◆ **Document extract**
= = = = =
Will Editing Mix Machines With Humans? Dan Cohen Ponders the Future of Publishing

During the opening plenary of the SSP Annual Meeting Wednesday, Dan Cohen provided an interesting perspective on what might the world of scholarly publishing look like if it were a “digital native” — it was an interesting vision of new modes of scholarly communication that are based on social media, alternative metrics, and some examples of how scholars may navigate the onslaught of digitally distributed content.

Cohen, who is an Associate Professor in the Department of History and Art History at George Mason University and the Director of the Center for History and New Media, and the rest of the team at CHNM have been working actively to put into place some of these new technologies for scholarly information distribution. The Center has been tremendous leaders in digital information distribution and has supported a variety of projects from Zotero to ScholarPress and from PressForward to THATCamp. During his presentation, Cohen focused a great deal of time and attention on the PressForward service and some of the new publications that CHNM have produced using it.
= = = = =
Dataset items
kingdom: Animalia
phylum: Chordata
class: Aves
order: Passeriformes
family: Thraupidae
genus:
= = = = =
◆ **What to do**
1. In the article on Dan Cohen's talk about the future of scholarly publishing, which service did Cohen spend much of his presentation on?
2. Pick up the article on Dan Cohen's vision for scholarly publishing right after its last sentence and add the next few paragraphs.

◆ **Answers to the problems**
1. PressForward

2.
Using PressForward, Cohen and Joan Fragaszy Troyano are now editing two new publications, Digital Humanities Now and the Journal of Digital Humanities. Digital Humanities Now began as a curation tool to extract humanities information from twitter. It now covers a variety of blog, social media and repository content that is available openly on the web. The Journal of Digital Humanities takes this curation process a step further — it consists of the best content exposed by Digital Humanities Now.

In some ways, these two publications are quite novel, automatically culling from thousands of daily posts, organizing and segmenting their respective content, and then algorithmically ranking the mass of content. Increasingly, as the mega journals such as PLoS ONE, Nature’s Scientific Reports, and the few others that exist begin collecting a wide range of diverse scholarly content, these overlay journals will become increasingly useful. Digital Humanities Now and the Journal of Digital Humanities are examples of how to bring this content together and what these overlay journals might look like.

But despite its novelty, the Journal of Digital Humanities is essentially doing what traditional journals and editors had done — gather, review, and validate content — but based on a curation model rather than one that is submission-based. Traditional journals had to generate sufficient reputation and distribution to generate paper submission from authors. If a traditional publication were lucky enough to have sufficient reputation for quality, it could be selective, or even especially selective of the content it published. In the case of the new journals, they are pushing out content that already exists and then curating the content based on what is available in the open web.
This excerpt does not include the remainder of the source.